Kurze Zeit später sitzen sie inmitten der Schweinfurter Muslime und genießen die Mahlzeit und den milden Abend. „We feel awesome“ – wir fühlen uns prima, sagt ein junger Mann aus Afghanistan, der vor einer Woche in der Erstaufnahmeeinrichtung angekommen ist. Das Essen dort sei auch gut, die Unterkunft schön. Jetzt gelte es, den Ablauf des Asylverfahrens abzuwarten.

In diesem Jahr fällt der Ramadan, der am 16. Juli zu Ende geht, in die Zeit der längsten Tage und zudem noch in eine echte Hitzephase. Nach Sonnenauf- und vor Sonnenuntergang dürfen die Muslime weder essen noch trinken. „Der Hunger ist nicht so schlimm“, sagt Yasin Yavuz, „aber das Durstgefühl.“

Die Gläubigen gehen den Ramadan unterschiedlich an. Manche essen abends so viel sie irgendwie schaffen und nehmen möglicherweise mehr Kalorien zu sich als außerhalb des Ramadan, andere kommen mit nicht viel mehr als einer Suppe zurecht.

„Jetzt haben wir es ja bald geschafft“, hört man an diesem Abend immer wieder. Für Kassier Özcan Durukan bedeutet das auch, dass neben dem Fasten eine Menge Arbeit geschafft ist. Er hat sich für den Ramadan extra vier Wochen Urlaub genommen, um gemeinsam mit dem Koch täglich alle Abläufe und Einkäufe zu organisieren.

Wie kann man die Menschen in der Erstaufnahme weiter unterstützen?

Die Ramadan-Einladung an die Asylbewerber soll nicht die einzige Geste bleiben. Gemeinsam mit Stefanie Bader und Ayfer Fuchs überlegen Durukan und Yavuz, wie man die Menschen in der Erstaufnahmeeinrichtung weiter unterstützen könnte. Ab Donnerstag gibt es dort den ersten Deutschunterricht, und Yavuz sagt sofort eine größere Spende Blocks, Hefte und Stifte zu.
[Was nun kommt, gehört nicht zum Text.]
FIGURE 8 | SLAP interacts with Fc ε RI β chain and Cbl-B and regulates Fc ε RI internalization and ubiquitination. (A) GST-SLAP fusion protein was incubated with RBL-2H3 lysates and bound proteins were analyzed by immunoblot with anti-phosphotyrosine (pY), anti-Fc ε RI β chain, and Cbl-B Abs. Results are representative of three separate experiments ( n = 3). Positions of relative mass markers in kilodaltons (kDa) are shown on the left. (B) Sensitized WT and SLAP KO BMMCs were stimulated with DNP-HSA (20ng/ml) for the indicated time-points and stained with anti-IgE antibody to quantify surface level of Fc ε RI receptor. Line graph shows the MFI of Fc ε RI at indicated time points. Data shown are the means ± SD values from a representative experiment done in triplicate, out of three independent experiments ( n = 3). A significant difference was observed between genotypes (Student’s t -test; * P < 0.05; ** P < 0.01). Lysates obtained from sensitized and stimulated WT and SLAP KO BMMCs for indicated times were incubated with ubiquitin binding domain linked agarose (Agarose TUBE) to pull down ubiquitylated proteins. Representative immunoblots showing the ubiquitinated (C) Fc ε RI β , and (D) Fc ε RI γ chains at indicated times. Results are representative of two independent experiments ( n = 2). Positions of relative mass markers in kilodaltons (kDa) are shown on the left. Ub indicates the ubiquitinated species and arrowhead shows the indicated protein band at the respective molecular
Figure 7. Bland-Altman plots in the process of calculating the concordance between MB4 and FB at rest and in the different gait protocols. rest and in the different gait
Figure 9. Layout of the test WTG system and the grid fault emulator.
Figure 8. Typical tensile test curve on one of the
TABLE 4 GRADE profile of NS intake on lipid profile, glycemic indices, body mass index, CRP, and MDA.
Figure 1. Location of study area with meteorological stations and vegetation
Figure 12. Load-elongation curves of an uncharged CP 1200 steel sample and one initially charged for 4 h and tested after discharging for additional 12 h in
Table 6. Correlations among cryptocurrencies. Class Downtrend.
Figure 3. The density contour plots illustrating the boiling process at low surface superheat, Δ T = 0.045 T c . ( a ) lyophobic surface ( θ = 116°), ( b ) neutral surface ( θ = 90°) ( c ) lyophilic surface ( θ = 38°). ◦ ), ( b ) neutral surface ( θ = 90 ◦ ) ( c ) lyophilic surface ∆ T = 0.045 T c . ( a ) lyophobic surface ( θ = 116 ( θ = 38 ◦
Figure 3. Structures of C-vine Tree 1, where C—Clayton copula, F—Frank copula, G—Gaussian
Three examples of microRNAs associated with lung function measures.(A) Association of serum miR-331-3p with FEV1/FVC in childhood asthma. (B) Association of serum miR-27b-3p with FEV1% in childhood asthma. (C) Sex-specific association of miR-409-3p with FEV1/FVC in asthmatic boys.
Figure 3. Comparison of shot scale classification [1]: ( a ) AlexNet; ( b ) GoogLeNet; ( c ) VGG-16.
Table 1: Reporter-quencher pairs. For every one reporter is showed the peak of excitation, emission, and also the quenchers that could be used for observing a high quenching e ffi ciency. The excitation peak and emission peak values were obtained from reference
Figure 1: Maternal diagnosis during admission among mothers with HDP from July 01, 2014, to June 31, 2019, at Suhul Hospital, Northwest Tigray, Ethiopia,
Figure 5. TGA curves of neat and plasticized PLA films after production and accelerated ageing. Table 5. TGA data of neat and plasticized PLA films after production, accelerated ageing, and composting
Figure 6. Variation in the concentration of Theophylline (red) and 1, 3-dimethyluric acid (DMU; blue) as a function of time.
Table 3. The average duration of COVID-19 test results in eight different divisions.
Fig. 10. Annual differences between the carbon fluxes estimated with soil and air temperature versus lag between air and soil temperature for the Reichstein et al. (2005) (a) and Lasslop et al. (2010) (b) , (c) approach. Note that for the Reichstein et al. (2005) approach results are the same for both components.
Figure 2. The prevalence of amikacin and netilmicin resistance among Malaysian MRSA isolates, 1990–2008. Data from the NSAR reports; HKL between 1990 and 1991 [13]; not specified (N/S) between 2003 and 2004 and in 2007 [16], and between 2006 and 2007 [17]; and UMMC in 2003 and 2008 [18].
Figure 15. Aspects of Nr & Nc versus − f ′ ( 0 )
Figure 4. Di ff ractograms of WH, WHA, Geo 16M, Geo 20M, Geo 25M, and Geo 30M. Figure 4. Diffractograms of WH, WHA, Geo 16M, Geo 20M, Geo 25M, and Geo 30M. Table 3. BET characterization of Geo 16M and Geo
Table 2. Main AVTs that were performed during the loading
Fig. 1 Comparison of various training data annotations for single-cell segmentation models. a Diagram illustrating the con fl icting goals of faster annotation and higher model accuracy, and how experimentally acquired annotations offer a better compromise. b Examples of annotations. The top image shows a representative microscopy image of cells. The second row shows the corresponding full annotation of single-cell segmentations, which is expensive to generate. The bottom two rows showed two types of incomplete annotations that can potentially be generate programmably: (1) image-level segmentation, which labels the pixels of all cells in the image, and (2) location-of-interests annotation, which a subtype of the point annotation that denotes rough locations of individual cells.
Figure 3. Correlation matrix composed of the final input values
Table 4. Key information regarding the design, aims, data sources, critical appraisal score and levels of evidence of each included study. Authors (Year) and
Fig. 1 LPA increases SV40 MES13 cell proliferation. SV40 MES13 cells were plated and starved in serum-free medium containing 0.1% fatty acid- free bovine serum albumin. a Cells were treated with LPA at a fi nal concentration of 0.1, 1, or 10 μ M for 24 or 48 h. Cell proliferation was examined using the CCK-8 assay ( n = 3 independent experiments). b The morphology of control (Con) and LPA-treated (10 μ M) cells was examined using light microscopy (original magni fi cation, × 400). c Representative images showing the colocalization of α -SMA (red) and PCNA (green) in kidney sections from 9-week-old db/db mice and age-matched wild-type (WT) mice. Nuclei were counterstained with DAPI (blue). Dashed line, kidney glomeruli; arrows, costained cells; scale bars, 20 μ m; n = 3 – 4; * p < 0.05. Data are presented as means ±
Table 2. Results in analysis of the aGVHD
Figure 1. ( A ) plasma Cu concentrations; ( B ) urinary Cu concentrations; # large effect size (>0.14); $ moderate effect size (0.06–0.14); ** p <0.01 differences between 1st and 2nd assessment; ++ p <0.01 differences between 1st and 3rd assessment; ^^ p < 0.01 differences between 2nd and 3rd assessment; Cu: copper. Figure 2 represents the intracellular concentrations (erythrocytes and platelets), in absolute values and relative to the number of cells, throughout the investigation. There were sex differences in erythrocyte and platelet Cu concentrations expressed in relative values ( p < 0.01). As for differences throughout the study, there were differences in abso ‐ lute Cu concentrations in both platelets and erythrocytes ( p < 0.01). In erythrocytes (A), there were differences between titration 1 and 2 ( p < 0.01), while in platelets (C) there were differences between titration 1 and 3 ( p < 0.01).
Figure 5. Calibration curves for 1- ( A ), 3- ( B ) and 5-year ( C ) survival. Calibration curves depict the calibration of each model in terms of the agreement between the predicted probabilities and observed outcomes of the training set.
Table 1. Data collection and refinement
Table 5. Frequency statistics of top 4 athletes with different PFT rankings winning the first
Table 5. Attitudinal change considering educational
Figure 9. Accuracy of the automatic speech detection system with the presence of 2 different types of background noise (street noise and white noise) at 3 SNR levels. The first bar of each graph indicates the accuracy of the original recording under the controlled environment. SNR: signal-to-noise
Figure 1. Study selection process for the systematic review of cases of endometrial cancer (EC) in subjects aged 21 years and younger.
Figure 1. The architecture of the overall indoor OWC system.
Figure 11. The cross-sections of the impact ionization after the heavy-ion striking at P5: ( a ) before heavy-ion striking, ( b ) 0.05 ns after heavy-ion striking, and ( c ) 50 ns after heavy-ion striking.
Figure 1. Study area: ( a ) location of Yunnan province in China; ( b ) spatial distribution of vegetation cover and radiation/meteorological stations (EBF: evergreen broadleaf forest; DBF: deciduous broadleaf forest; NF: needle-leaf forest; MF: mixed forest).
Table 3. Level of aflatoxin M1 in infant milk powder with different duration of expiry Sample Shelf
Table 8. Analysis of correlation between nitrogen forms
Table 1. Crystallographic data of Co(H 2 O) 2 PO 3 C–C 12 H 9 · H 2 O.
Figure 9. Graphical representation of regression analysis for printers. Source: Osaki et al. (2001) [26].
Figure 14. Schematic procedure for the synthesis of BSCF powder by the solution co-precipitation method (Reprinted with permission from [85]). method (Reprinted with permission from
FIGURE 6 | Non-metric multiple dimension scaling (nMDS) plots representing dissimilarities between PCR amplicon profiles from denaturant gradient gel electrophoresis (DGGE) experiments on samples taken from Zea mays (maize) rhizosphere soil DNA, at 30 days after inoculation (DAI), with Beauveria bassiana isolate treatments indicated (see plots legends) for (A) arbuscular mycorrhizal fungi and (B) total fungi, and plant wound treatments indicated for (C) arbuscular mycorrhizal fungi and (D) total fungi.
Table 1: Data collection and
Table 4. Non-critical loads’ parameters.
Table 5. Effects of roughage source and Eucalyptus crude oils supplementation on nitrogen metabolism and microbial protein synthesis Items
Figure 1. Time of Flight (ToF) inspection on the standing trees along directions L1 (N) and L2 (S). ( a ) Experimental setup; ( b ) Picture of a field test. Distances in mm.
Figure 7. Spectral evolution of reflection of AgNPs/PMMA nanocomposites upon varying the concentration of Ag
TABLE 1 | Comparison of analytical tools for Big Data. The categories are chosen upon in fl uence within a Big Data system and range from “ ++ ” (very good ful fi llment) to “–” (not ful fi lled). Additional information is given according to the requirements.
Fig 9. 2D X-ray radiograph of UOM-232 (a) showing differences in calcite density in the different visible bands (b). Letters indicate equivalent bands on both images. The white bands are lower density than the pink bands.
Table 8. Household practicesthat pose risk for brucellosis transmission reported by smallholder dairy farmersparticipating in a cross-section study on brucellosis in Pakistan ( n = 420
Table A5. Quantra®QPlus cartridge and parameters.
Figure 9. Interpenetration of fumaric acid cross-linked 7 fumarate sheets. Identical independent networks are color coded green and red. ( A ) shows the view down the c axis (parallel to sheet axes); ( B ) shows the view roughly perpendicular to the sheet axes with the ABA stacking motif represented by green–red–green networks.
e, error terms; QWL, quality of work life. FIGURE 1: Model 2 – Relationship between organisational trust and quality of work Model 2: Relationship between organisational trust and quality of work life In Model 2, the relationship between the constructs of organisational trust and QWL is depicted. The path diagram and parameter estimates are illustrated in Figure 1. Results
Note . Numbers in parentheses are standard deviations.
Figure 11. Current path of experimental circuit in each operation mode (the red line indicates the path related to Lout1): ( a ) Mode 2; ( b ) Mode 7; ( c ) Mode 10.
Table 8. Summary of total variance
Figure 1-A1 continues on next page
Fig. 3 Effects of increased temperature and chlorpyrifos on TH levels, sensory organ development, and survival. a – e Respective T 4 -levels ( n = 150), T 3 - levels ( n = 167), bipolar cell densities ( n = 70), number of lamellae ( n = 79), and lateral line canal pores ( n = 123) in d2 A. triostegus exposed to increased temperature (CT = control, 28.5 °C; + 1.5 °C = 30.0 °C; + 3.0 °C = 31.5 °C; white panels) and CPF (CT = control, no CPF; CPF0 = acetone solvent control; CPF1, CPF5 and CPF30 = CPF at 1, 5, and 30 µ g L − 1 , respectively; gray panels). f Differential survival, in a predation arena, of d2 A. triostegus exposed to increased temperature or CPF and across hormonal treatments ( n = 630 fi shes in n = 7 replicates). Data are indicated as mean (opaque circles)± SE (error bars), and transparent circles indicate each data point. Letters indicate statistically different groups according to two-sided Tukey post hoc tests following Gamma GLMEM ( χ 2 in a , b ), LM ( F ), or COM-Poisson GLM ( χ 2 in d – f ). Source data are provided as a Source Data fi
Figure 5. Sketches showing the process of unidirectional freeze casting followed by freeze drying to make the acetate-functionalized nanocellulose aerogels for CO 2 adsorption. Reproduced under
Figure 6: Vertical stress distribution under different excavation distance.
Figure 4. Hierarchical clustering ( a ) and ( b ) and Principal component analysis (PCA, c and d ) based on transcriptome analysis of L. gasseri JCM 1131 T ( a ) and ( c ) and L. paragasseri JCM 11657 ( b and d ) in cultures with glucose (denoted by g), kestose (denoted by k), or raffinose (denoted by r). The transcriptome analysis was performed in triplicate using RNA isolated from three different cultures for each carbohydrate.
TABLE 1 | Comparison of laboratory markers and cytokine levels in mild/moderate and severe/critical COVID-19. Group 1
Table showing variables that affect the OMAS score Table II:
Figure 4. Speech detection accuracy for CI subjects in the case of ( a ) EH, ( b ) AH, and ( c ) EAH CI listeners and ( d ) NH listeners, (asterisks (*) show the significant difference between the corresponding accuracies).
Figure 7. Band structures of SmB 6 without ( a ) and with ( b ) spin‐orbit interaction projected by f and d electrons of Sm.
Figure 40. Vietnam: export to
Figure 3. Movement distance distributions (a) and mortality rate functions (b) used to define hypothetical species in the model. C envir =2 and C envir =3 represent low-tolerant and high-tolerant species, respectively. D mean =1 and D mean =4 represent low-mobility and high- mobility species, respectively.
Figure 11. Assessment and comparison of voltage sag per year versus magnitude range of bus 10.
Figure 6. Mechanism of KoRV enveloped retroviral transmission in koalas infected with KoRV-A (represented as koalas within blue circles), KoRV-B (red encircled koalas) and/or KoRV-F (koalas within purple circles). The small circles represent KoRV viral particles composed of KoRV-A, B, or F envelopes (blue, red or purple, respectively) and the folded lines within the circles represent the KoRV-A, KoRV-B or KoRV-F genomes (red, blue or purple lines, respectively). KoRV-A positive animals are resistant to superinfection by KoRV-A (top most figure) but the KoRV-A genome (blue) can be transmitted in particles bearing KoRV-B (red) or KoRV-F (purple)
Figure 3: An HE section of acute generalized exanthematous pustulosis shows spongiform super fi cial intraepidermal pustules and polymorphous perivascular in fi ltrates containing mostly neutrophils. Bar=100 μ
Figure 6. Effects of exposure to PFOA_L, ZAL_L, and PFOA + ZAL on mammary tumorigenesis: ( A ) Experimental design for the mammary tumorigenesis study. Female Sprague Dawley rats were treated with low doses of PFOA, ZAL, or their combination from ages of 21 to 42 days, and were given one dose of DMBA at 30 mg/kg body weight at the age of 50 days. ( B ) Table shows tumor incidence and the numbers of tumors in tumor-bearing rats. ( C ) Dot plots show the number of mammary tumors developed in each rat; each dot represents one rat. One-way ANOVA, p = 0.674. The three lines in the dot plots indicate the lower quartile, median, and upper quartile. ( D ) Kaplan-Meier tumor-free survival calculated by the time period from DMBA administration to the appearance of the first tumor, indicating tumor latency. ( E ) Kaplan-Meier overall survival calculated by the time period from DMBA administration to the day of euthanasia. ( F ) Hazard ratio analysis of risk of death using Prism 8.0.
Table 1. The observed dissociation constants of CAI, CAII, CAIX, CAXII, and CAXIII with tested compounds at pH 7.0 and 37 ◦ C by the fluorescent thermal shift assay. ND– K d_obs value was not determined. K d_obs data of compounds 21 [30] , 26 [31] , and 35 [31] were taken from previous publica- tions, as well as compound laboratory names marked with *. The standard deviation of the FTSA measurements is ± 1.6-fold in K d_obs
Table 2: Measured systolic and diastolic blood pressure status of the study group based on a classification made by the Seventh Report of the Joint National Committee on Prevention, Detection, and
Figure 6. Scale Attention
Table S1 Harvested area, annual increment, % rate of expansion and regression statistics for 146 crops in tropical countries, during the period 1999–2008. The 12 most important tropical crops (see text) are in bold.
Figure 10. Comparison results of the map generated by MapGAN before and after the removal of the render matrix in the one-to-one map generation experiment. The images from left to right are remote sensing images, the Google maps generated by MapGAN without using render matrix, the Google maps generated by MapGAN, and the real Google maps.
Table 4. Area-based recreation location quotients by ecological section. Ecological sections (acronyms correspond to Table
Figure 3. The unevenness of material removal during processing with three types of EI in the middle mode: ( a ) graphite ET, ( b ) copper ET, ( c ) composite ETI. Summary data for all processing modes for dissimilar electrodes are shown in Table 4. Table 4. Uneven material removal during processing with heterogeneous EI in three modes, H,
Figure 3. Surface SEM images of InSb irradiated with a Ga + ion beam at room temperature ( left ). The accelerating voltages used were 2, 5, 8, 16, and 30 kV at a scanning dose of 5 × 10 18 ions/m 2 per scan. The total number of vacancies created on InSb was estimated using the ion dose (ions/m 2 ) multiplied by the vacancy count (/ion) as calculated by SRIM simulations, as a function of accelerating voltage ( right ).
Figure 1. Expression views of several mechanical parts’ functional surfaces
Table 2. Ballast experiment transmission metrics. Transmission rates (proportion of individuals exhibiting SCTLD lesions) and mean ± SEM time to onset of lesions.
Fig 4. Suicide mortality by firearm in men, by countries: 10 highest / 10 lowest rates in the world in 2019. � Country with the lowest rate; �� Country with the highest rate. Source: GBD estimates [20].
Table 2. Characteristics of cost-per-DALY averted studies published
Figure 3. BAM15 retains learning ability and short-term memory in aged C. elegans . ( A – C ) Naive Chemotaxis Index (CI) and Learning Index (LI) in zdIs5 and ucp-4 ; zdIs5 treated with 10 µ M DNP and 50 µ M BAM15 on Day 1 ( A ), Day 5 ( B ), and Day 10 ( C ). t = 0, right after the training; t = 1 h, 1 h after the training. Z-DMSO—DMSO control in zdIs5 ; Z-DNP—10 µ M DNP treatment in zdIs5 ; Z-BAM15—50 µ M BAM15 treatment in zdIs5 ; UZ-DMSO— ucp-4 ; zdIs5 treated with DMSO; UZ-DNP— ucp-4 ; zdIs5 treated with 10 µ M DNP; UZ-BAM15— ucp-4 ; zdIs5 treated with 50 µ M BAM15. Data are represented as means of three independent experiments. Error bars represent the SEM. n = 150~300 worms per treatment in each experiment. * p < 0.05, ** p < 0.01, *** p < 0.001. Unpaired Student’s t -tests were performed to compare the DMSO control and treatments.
Nach dem Ramadan feiern die Muslime das dreitägige Zuckerfest, bei dem jede Menge Süßigkeiten zubereitet und verspeist werden. Die Menschen besuchen einander, die Kinder bekommen Geschenke. Das ist dann vielleicht sogar noch toller als der Ramadan.

Dringend gebraucht wird in der Erstaufnahmeeinrichtung weiterhin Männerkleidung. Das Rote Kreuz hat dort eine Kleiderkammereingerichtet. Spenden können entweder dort abgegeben werden (Eingang im Kasernenweg am Stadion) oder beim Roten Kreuz in der Gorch-Fock-Straße.